On May 2023, following approval by the Council of Ministers to greenlight a line of guarantees, the EU Ministry of Transport Mitma and the Official Credit Institute ICO formalized the framework for these guarantees as in the previous June, when the legal basis was established. The government stressed that the guarantee costs would be absorbed by Mitma on behalf of the guarantor entity. However, after the agreement set the general terms for guarantee coverage was approved, the housing ministry noted that the plan would not incur any cost for either beneficiaries or the financial institutions involved.
Government sources explain that European rules require public guarantees offered to private companies to carry a cost to the banks, intended to prevent market distortions. They add that this requirement does not apply in the same way to guarantees extended to individuals. In this context, they recall the guarantees created during the pandemic to help tenants access loans, covering up to six months of rent or housing costs when needed. Doubts soon arose about whether the same criteria would apply to mortgage guarantees as well.
As an illustration, the government created guarantees for companies in 2020 to avert a wave of bankruptcies caused by the crisis, with banks facing costs ranging roughly from 0.2 to 1.2 percentage points on the guaranteed amount. By the end of April, banks had deposited about 1,721.3 million euros with the ICO as remuneration for receiving these guarantees, while the ICO had collected about 520.9 million euros from penalties for defaulted loans that it had agreed to cover (between 60% and 80% of unrecovered amounts). If the same scheme had been applied to mortgages, the expected 10-year program could have involved costs for banks of roughly 50 to 300 million euros. It is important to note that guarantees differed by category, with some directed at businesses and others at individuals, which would likely affect how commissions were set.
Banking sector observers await details of the mortgage guarantee line. The official bulletin is expected to publish the cabinet agreement and the general conditions, and housing ministry along with ICO are anticipated to sign a formal agreement detailing the financial terms. The plan gained early support from industry leaders, but some banks remain cautiously optimistic, acknowledging that participation might be prudent to avoid friction with the government.

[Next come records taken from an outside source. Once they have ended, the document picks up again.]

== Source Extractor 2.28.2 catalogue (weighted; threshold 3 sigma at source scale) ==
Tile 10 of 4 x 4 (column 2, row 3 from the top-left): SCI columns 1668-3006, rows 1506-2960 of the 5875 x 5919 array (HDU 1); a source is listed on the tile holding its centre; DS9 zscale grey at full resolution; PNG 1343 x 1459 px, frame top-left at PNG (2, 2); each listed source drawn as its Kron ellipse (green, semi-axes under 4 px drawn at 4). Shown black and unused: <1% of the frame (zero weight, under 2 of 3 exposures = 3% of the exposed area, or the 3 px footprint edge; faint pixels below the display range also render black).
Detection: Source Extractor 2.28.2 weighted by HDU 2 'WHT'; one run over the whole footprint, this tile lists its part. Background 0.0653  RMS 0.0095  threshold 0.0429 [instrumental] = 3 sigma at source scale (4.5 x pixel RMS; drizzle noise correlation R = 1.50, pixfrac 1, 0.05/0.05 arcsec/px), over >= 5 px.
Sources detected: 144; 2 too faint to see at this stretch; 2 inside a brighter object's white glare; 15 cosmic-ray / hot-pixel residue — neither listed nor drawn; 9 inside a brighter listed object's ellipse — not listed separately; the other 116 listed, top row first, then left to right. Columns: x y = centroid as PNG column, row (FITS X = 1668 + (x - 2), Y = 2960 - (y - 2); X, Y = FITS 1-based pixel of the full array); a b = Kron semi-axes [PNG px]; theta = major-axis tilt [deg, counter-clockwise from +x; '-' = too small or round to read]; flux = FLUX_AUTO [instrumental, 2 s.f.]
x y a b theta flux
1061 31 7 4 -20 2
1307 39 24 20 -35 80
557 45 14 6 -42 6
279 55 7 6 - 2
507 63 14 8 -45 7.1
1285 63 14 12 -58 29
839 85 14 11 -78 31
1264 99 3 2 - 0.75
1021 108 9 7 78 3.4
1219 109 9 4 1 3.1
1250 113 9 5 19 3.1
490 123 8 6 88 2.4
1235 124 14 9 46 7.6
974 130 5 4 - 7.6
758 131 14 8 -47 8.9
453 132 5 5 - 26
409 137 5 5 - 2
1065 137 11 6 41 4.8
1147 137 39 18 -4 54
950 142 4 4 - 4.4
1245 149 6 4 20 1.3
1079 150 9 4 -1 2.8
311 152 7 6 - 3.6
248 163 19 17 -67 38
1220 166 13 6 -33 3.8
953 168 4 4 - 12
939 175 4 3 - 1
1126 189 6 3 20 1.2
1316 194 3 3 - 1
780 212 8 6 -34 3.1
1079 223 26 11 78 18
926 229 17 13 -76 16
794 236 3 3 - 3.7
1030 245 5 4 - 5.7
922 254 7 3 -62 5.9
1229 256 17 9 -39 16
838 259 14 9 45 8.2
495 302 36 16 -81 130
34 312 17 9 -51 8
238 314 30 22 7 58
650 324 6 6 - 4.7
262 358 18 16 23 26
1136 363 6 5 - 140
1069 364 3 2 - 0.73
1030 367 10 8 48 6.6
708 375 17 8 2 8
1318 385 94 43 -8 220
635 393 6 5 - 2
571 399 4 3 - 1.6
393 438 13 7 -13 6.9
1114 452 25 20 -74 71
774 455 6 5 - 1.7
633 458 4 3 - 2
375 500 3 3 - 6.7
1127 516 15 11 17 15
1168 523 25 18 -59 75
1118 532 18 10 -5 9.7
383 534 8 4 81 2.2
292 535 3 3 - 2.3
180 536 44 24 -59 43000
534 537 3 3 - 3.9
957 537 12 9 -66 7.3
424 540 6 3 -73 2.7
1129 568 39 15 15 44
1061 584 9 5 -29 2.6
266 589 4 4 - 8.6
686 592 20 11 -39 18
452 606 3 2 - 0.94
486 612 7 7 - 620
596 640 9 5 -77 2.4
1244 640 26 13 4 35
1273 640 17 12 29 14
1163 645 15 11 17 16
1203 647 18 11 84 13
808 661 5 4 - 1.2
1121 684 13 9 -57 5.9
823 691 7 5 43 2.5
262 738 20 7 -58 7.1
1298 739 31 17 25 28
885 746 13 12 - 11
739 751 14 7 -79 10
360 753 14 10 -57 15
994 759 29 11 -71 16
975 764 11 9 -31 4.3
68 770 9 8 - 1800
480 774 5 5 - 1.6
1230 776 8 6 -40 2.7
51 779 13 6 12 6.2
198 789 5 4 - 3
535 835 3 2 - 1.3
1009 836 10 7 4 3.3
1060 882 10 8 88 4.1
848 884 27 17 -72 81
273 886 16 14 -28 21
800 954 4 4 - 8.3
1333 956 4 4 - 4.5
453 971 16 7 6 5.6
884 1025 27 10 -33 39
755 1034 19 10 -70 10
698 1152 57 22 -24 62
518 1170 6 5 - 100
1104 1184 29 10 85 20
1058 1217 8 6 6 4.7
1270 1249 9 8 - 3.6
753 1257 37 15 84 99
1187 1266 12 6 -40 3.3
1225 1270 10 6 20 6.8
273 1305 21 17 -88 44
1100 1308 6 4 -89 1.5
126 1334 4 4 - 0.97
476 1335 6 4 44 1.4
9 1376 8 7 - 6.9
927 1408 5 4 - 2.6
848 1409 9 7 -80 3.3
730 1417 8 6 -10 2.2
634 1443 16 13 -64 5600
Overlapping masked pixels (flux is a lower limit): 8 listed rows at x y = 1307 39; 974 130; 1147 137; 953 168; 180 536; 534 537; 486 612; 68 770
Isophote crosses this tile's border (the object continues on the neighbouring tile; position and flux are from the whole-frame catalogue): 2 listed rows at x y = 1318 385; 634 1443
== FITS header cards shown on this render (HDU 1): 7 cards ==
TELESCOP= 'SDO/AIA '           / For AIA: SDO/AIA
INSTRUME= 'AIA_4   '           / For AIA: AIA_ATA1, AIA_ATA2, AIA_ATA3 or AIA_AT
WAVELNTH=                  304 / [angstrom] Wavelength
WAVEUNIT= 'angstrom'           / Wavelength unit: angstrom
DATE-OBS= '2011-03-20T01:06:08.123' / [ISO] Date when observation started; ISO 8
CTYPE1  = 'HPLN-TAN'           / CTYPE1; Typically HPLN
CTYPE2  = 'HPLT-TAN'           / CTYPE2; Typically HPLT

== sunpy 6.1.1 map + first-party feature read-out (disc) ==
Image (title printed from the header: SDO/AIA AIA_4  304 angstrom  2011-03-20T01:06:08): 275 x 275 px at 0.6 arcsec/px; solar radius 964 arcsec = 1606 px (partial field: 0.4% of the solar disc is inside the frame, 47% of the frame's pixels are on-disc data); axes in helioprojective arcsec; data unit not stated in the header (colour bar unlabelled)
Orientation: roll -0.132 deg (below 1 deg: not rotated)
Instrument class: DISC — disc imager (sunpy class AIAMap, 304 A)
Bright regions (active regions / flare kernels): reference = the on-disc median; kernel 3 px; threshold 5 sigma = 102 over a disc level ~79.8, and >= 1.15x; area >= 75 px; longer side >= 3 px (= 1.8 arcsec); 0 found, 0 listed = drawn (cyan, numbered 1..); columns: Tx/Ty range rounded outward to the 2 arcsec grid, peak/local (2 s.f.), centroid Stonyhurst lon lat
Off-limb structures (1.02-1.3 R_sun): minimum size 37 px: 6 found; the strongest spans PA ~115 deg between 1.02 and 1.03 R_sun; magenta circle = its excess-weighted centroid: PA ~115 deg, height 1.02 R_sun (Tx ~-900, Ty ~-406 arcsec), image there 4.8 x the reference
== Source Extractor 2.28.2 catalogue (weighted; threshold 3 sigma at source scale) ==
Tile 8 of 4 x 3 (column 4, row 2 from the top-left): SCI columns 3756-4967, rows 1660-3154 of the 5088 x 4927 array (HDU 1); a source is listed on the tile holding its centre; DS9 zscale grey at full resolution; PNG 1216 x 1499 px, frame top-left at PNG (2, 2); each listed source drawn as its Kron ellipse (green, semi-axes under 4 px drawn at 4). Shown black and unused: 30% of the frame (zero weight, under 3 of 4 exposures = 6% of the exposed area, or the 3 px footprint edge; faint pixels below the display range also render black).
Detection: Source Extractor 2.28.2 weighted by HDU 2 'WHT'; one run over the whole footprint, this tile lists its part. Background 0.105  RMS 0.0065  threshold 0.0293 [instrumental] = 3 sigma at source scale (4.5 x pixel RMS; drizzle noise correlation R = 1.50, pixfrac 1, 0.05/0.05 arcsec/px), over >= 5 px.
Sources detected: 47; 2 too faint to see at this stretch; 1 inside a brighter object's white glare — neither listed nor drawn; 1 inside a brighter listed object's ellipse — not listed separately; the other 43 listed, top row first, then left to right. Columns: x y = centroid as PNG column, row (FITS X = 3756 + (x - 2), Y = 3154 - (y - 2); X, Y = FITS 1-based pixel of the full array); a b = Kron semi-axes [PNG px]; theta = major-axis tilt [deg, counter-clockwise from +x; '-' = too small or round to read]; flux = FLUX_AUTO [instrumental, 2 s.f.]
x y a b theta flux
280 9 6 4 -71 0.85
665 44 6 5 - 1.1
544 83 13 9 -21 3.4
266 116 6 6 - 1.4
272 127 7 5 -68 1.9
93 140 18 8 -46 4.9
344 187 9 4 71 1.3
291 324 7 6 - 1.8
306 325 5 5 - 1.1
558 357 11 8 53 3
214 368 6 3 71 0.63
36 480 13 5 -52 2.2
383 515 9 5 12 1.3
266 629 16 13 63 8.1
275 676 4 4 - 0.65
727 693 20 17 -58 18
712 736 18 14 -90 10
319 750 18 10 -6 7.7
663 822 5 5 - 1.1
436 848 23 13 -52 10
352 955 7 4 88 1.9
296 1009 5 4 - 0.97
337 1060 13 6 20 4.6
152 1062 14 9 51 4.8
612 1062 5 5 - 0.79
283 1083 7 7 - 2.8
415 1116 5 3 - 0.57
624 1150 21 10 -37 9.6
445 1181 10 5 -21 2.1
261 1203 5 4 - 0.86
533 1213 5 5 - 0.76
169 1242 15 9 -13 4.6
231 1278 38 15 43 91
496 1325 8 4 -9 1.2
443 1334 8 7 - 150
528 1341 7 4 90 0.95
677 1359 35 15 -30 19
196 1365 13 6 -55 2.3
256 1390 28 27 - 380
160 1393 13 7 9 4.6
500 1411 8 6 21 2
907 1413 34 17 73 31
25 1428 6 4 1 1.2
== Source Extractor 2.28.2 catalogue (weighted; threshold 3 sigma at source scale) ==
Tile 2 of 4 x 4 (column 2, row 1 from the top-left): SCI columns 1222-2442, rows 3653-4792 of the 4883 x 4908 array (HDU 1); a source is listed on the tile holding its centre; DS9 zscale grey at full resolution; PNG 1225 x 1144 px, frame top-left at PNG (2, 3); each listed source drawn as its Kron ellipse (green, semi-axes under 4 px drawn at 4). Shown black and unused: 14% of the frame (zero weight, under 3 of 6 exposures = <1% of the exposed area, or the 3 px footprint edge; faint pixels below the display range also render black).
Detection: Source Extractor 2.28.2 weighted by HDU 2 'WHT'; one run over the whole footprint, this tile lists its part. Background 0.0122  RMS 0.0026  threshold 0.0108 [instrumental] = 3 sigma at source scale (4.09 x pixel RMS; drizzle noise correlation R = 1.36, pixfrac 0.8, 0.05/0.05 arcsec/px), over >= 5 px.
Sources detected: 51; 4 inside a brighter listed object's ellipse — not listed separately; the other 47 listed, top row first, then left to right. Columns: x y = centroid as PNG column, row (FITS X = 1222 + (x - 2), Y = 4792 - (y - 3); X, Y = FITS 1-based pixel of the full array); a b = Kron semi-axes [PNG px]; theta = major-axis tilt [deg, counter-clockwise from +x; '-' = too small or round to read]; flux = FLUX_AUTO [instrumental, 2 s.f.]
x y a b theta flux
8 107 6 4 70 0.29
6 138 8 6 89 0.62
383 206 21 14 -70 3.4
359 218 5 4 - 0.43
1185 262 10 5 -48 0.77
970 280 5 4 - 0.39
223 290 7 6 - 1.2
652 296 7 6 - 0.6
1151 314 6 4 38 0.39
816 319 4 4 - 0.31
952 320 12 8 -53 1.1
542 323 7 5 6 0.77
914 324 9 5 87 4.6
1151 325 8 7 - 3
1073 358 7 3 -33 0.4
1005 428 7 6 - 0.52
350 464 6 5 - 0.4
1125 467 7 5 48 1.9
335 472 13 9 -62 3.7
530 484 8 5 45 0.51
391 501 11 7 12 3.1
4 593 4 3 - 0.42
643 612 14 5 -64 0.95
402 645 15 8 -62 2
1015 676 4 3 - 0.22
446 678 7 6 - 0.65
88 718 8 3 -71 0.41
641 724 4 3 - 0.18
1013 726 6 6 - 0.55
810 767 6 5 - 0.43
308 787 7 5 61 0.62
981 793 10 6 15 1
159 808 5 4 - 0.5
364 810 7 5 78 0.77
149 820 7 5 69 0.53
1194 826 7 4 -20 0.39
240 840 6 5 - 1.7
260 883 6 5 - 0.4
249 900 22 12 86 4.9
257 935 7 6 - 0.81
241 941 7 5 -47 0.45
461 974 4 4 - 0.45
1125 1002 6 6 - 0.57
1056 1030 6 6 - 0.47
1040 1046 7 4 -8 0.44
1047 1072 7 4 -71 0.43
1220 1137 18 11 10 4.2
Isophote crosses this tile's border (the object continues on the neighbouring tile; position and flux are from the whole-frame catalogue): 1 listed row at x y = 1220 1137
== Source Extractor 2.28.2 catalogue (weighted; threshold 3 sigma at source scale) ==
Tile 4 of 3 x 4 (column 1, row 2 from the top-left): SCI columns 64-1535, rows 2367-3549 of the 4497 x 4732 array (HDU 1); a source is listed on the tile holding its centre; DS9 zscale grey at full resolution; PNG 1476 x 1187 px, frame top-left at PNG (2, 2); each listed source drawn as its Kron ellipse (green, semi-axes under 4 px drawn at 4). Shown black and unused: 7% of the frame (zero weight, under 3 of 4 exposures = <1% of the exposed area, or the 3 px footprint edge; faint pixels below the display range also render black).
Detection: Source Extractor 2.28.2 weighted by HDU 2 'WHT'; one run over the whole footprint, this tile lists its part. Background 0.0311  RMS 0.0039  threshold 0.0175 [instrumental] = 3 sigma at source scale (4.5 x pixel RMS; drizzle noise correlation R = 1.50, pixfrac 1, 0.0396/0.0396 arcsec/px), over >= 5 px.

Maximum price and eligibility
A cornerstone of the new line is that the state will guarantee up to 20 percent of the value of mortgage transactions, measured as the lower amount between the appraised value and the purchase price. This arrangement aims to enable banks to finance 100 percent of purchases, while buyers would only need to come up with a 10 percent down payment to cover ancillary costs such as taxes, notary fees, and registry charges. General eligibility will include income thresholds and asset limits: individuals earning up to 37,800 euros gross per year (or double that for dual-income households) and households with assets not exceeding 100,000 euros. In the agreement between the housing ministry and ICO, the maximum price or appraisal cap for homes financed under the line will be defined, with possible regional adjustments based on location.
Assuming prudent lending practices, where mortgage payments should not exceed about 30 percent of an borrower’s income, the typical net monthly income estimates suggest a maximum monthly payment aligning with home prices around 145,500 euros for a single borrower, yielding roughly 730 euros per month. For two buyers, higher ceilings apply, potentially around 291,000 euros in purchase value with monthly payments near 1,460 euros. These figures align with the national average mortgage values observed in recent reports, reflecting a balance between affordable housing and stable loan risk.
The overall approach emphasizes meaningful access to home ownership while ensuring financial institutions manage risk through clearly defined guarantee terms and cap levels. The policy also underscores regional flexibility, allowing cap levels to adapt to local housing markets and cost-of-living variations. The government’s intent is to create a wide-scale, stable mortgage path for families, supporting household stability and social equity without imposing undue burdens on lenders or beneficiaries.
[Citation: Government briefings and industry analyses published in public records and press interviews provide context for these developments.]